No lugar mais alto do pódio, você vai sentir que o seu esforço está sendo recompensado.

Petrucio Ferreira

O momento é difícil pra todo mundo, sim. Mas você vai entender que tem o privilégio de ficar junto da sua família. Perto dos seus pais. E do seu sobrinho, que te ajuda na preparação. E você vai usar tudo o que está à sua volta para ficar em forma, até mesmo as técnicas da infância, de quando você corria atrás das galinhas no meio da caatinga, livrando uma pedra, uma jurema, um cardeiro, um pé de xique-xique… 

Todos esses obstáculos que, de alguma forma, te ajudaram a ser o corredor que você se tornou. Para a surpresa de muitas pessoas, você vai estar até mais condicionado do que antes.

Para isso, o trabalho de Pedrinho, seu treinador, será essencial. Ele estará com você desde o começo. Com o tempo, as pessoas vão te questionar sobre isso, querendo saber por que você não troca de técnico. Elas vão dizer que existem outros, ainda melhores do que ele, em outras partes do Brasil e do mundo.

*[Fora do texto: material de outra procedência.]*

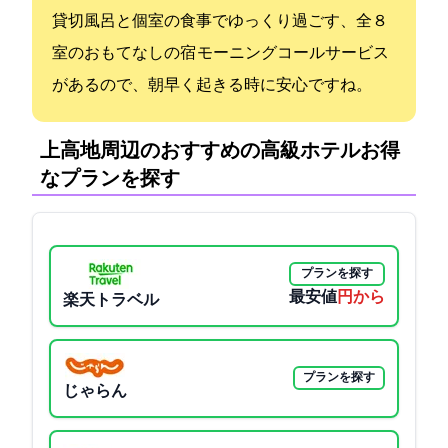
貸切風呂と個室の食事でゆっくり過ごす、全８
室のおもてなしの宿 モーニングコールサービス
があるので、朝早く起きる時に安心ですね。
上高地周辺のおすすめの高級ホテル:お得
なプランを探す
プランを探す
最安値
12100円から
楽天トラベル
プランを探す
じゃらん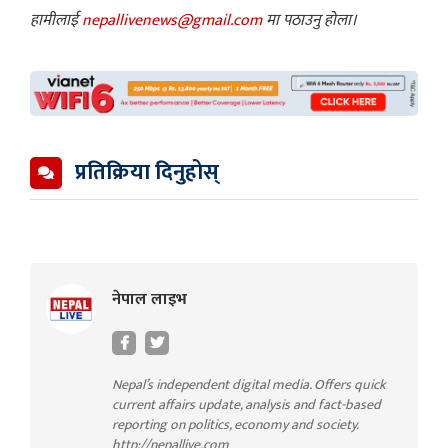
हामीलाई
nepallivenews@gmail.com
मा पठाउनु होला।
प्रतिक्रिया दिनुहोस्
नेपाल लाइभ
Nepal’s independent digital media. Offers quick
current affairs update, analysis and fact-based
reporting on politics, economy and society.
http://nepallive.com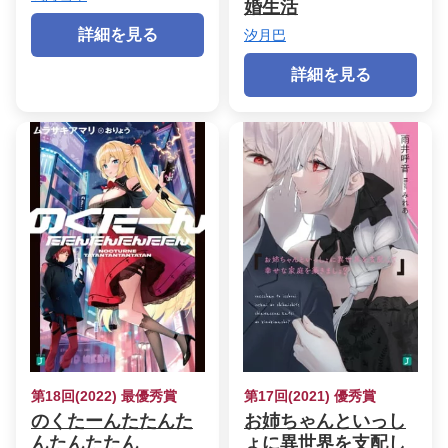
婚生活
詳細を見る
汐月巴
詳細を見る
第18回(2022) 最優秀賞
第17回(2021) 優秀賞
のくたーんたたんた
お姉ちゃんといっし
んたんたたん
ょに異世界を支配し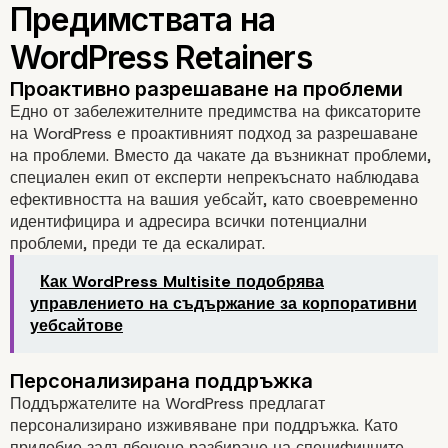
Retainers
Дефиниране на WordPress Retaine
Едно от забележителните предимства на фиксаторите
на WordPress е проактивният подход за разрешаване
на проблеми. Вместо да чакате да възникнат проблеми,
специален екип от експерти непрекъснато наблюдава
ефективността на вашия уебсайт, като своевременно
идентифицира и адресира всички потенциални
проблеми, преди те да ескалират.
Как WordPress Multisite подобрява
управлението на съдържание за корпоративни
уебсайтове
Цялостна поддръжка на уеб сайт
Поддържателите на WordPress предлагат
персонализирано изживяване при поддръжка. Като
придобие задълбочено разбиране на специфичните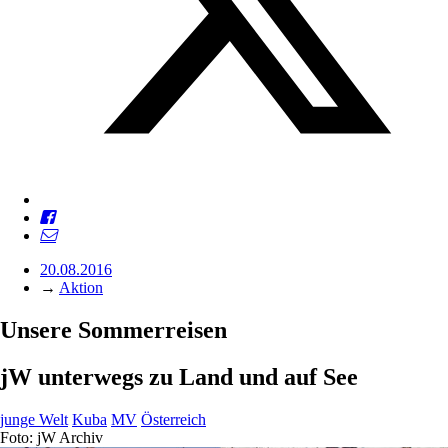
20.08.2016
→
Aktion
Unsere Sommerreisen
jW unterwegs zu Land und auf See
junge Welt
Kuba
MV
Österreich
Foto: jW Archiv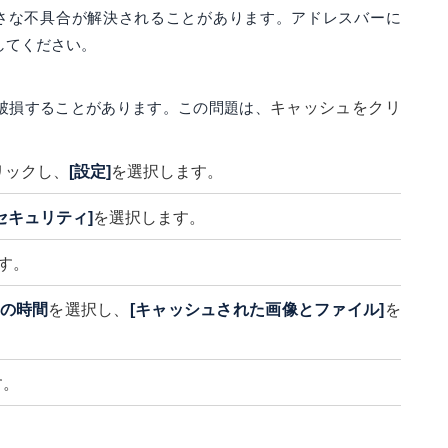
さな不具合が解決されることがあります。アドレスバーに
してください。
が破損することがあります。この問題は、
キャッシュをクリ
リックし、
[設定]
を選択します。
セキュリティ]
を選択します。
す。
の時間
を選択し、
[キャッシュされた画像とファイル]
を
す。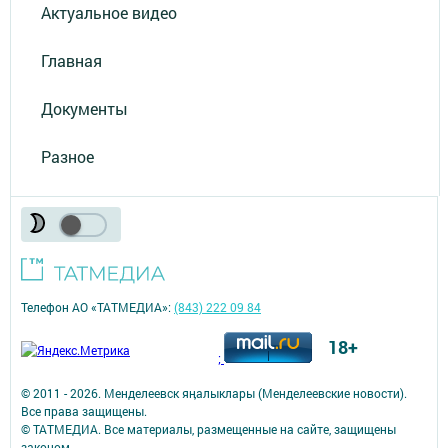
Актуальное видео
Главная
Документы
Разное
Телефон АО «ТАТМЕДИА»:
(843) 222 09 84
18+
;
© 2011 - 2026. Менделеевск яӊалыклары (Менделеевские новости).
Все права защищены.
© ТАТМЕДИА. Все материалы, размещенные на сайте, защищены
законом.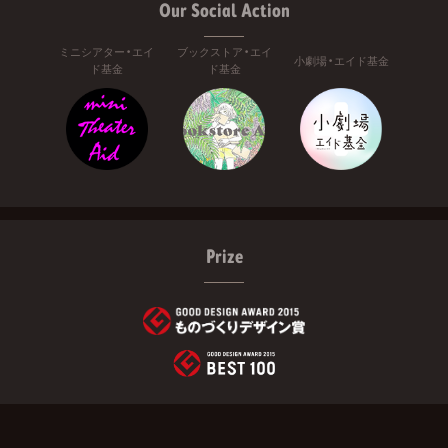
Our Social Action
ミニシアター・エイ
ブックストア・エイ
小劇場・エイド基金
ド基金
ド基金
Prize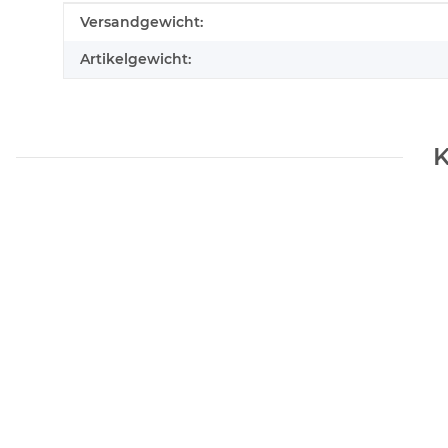
Produkteigenschaft
Wert
Versandgewicht:
Artikelgewicht:
K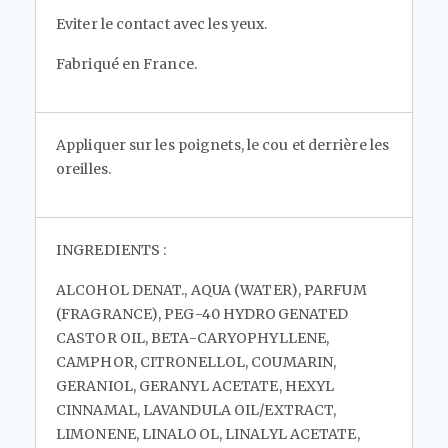
Eviter le contact avec les yeux.
Fabriqué en France.
Appliquer sur les poignets, le cou et derrière les
oreilles.
INGREDIENTS
:
ALCOHOL DENAT., AQUA (WATER), PARFUM
(FRAGRANCE), PEG-40 HYDROGENATED
CASTOR OIL, BETA-CARYOPHYLLENE,
CAMPHOR, CITRONELLOL, COUMARIN,
GERANIOL, GERANYL ACETATE, HEXYL
CINNAMAL, LAVANDULA OIL/EXTRACT,
LIMONENE, LINALOOL, LINALYL ACETATE,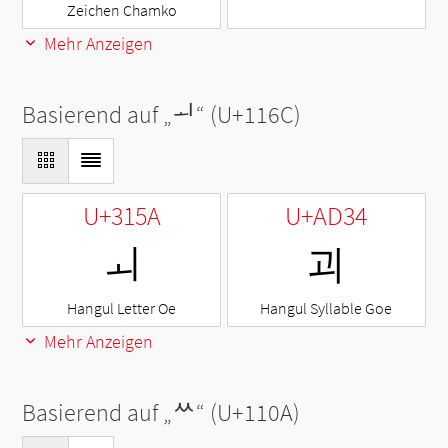
Zeichen Chamko
Mehr Anzeigen
Basierend auf „
ᅬ
“ (U+116C)
U+315A
U+AD34
ㅚ
괴
Hangul Letter Oe
Hangul Syllable Goe
Mehr Anzeigen
Basierend auf „
ᄊ
“ (U+110A)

Mas você estará com Pedrinho e não abre. Como poucas pessoas, ele sabe que o atleta de alto rendimento não é uma máquina. Pedrinho trabalha não só o atleta, mas a pessoa além do atleta. 

Paralimpiada bandeira Petrucio Ferreira Dos Santos
Buda Mendes/Getty Images

Eu preciso terminar esta carta, Petrucio, porque não quero que você se atrase para o seu jogo de futebol, mas tem umas coisas que eu ainda quero te contar. Você vai ter uma surpresa especial na véspera dos Jogos de Tóquio. Na cerimônia de abertura, sabe quem vai carregar a bandeira do Brasil? 

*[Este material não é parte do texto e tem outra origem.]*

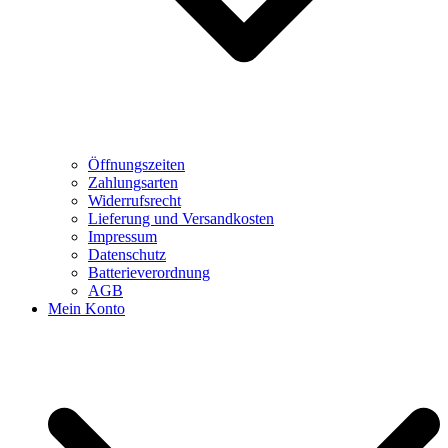
Öffnungszeiten
Zahlungsarten
Widerrufsrecht
Lieferung und Versandkosten
Impressum
Datenschutz
Batterieverordnung
AGB
Mein Konto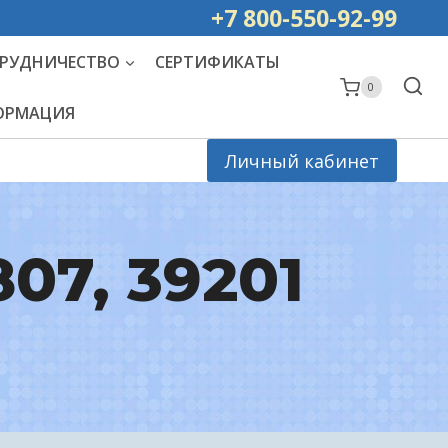
ей РОССИИ
+7 800-550-92-99
РУДНИЧЕСТВО
СЕРТИФИКАТЫ
0
ФОРМАЦИЯ
Личный кабинет
807, 39201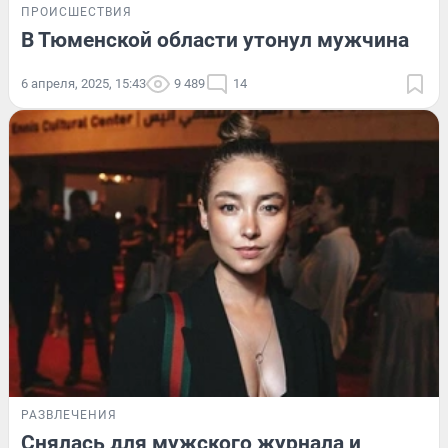
ПРОИСШЕСТВИЯ
В Тюменской области утонул мужчина
6 апреля, 2025, 15:43
9 489
14
РАЗВЛЕЧЕНИЯ
Снялась для мужского журнала и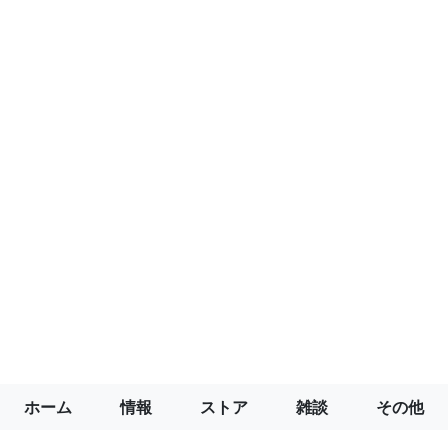
ホーム
情報
ストア
雑談
その他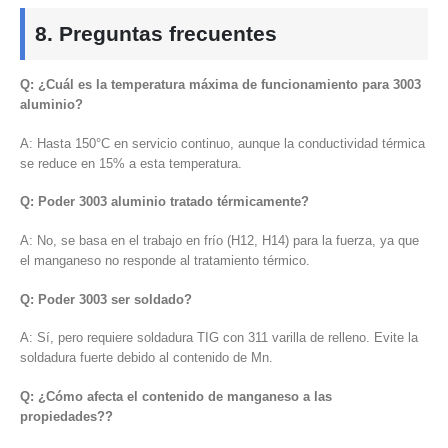
8.
Preguntas frecuentes
Q: ¿Cuál es la temperatura máxima de funcionamiento para 3003
aluminio?
A: Hasta 150°C en servicio continuo, aunque la conductividad térmica
se reduce en 15% a esta temperatura.
Q: Poder 3003 aluminio tratado térmicamente?
A: No, se basa en el trabajo en frío (H12, H14) para la fuerza, ya que
el manganeso no responde al tratamiento térmico.
Q: Poder 3003 ser soldado?
A: Sí, pero requiere soldadura TIG con 311 varilla de relleno. Evite la
soldadura fuerte debido al contenido de Mn.
Q: ¿Cómo afecta el contenido de manganeso a las
propiedades??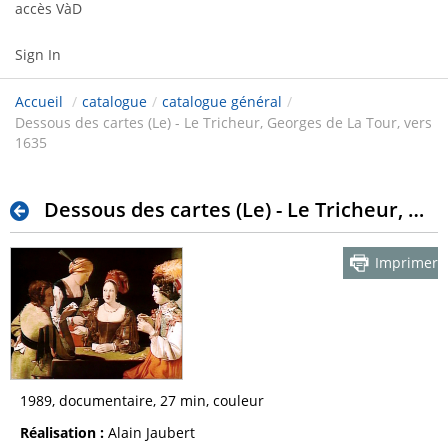
accès VàD
Sign In
Accueil
/
catalogue
/
catalogue général
/
Dessous des cartes (Le) - Le Tricheur, Georges de La Tour, vers
1635
Dessous des cartes (Le) - Le Tricheur, Georges de La Tour, vers 1635
Imprimer
1989, documentaire, 27 min, couleur
Réalisation :
Alain Jaubert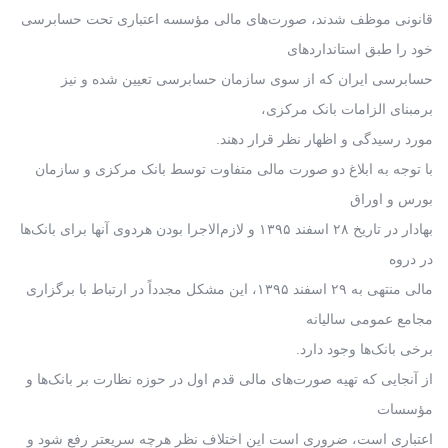
قانونی موظف شدند، صورت‌های مالی مؤسسه اعتباری تحت حسابرسی
خود را طبق استانداردهای
حسابرسی ایران که از سوی سازمان حسابرسی تعیین شده و نیز
برمبنای الزامات بانک مرکزی،
مورد رسیدگی و اظهار نظر قرار دهند.
با توجه به ابلاغ دو صورت‌ مالی متفاوت توسط بانک مرکزی و سازمان
بورس و اوراق
بهادار در تاریخ ۲۸ اسفند ۱۳۹۵ و لازم‌الاجرا بودن هردوی آنها برای بانک‌ها
در دروه
مالی منتهی به ۲۹ اسفند ۱۳۹۵، این مشکل مجدداً در ارتباط با برگزاری
مجامع عمومی سالیانه
برخی بانک‌ها وجود دارد.
از آنجایی که تهیه صورت‌های مالی قدم اول در حوزه نظارت بر بانک‌ها و
مؤسسات
اعتباری است، ضروری است این اختلاف نظر هرچه سریعتر رفع شود و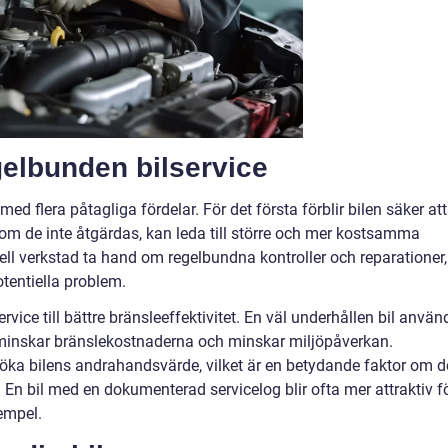
elbunden bilservice
ed flera påtagliga fördelar. För det första förblir bilen säker att
om de inte åtgärdas, kan leda till större och mer kostsamma
ell verkstad ta hand om regelbundna kontroller och reparationer,
entiella problem.
rvice till bättre bränsleeffektivitet. En väl underhållen bil använ
tur minskar bränslekostnaderna och minskar miljöpåverkan.
öka bilens andrahandsvärde, vilket är en betydande faktor om d
en. En bil med en dokumenterad servicelog blir ofta mer attraktiv f
xempel.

Isso mesmo, Petrucio, você.

Nos dias anteriores à cerimônia, você vai enxergar os principais momentos de sua carreira. Aos 24 anos, você ainda tem muito pela frente, mas quem poderia imaginar que um garoto que saiu de uma cidade com menos de 2.000 habitantes teria a oportunidade de representar o Brasil dessa maneira?

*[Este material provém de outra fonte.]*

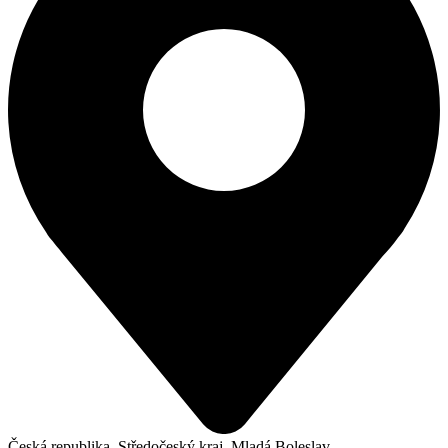
Česká republika, Středočeský kraj, Mladá Boleslav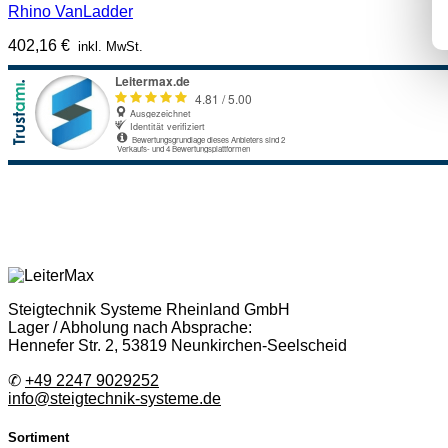
Rhino VanLadder
402,16
€
inkl. MwSt.
Steigtechnik Systeme Rheinland GmbH
Lager / Abholung nach Absprache:
Hennefer Str. 2, 53819 Neunkirchen-Seelscheid
✆
+49 2247 9029252
info@steigtechnik-systeme.de
Sortiment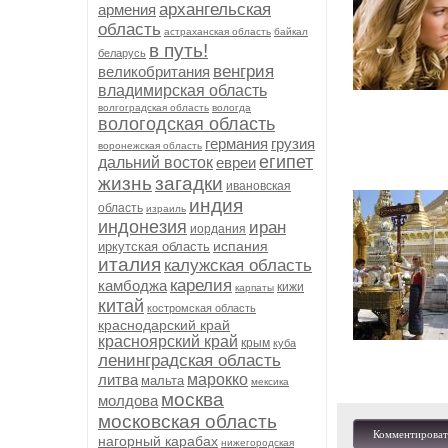
архангельская
армения
область
астраханская область
байкал
в путь!
беларусь
венгрия
великобритания
владимирская область
волгоградская область
вологда
вологодская область
германия
грузия
воронежская область
египет
дальний восток
евреи
жизнь
загадки
ивановская
индия
область
израиль
индонезия
иран
иордания
испания
иркутская область
италия
калужская область
карелия
камбоджа
кижи
карпаты
китай
костромская область
краснодарский край
красноярский край
крым
куба
ленинградская область
литва
марокко
мальта
мексика
москва
молдова
московская область
Комментироват
нагорный карабах
нижегородская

Junto dessa bandeira, você vai carregar o orgulho de ser quem é: Petrucio Ferreira dos Santos, nordestino, atleta paralímpico brasileiro. 

E você vai sentir, também, que não estará sozinho nesta caminhada. Com você, seguirão todos aqueles, homens e mulheres, adultos e crianças, que ousam driblar as adversidades, assim como você fez – do jeito que aprendeu ao se inspirar em Ronaldinho Gaúcho. E você vai carregar, em Tóquio, a bandeira do Brasil com o orgulho que vem do Nordeste brasileiro, assim como Daniel Alves sempre fez. Eles não serão seus ídolos por acaso. E assim você também estará lá, representando.

Petrucio atletismo paralimpiadas medalha ouro
Gabriel Bianchini/Nike

Você vai entender, Petrucio, que o esporte que você representa tem o poder de dar visibilidade aos jovens talentos que estão escondidos por todo o nosso Brasil. Saiba que quando você estiver passando na TV eles vão te olhar e, com admiração, vão se inspirar em você e na sua jornada.

Mesmo sendo tão jovem, você já passou por tanta coisa (um ataque de abelhas não é nada perto das provações que virão depois) que, a essa altura, já deve ter aprendido outra lição, a maior que o esporte pode oferecer: na linha de chegada, as dores do corpo e a esperança da alma se reencontram.

Com a sua história, você vai ensinar pra muita gente que o lugar mais alto do pódio tem a ver com a conquista, com o trabalho e com o orgulho de ser quem você é. 

Do Brasil. Do Nordeste. Da Paraíba. 

Com muito amor no coração e o chapéu do sertanejo na cabeça.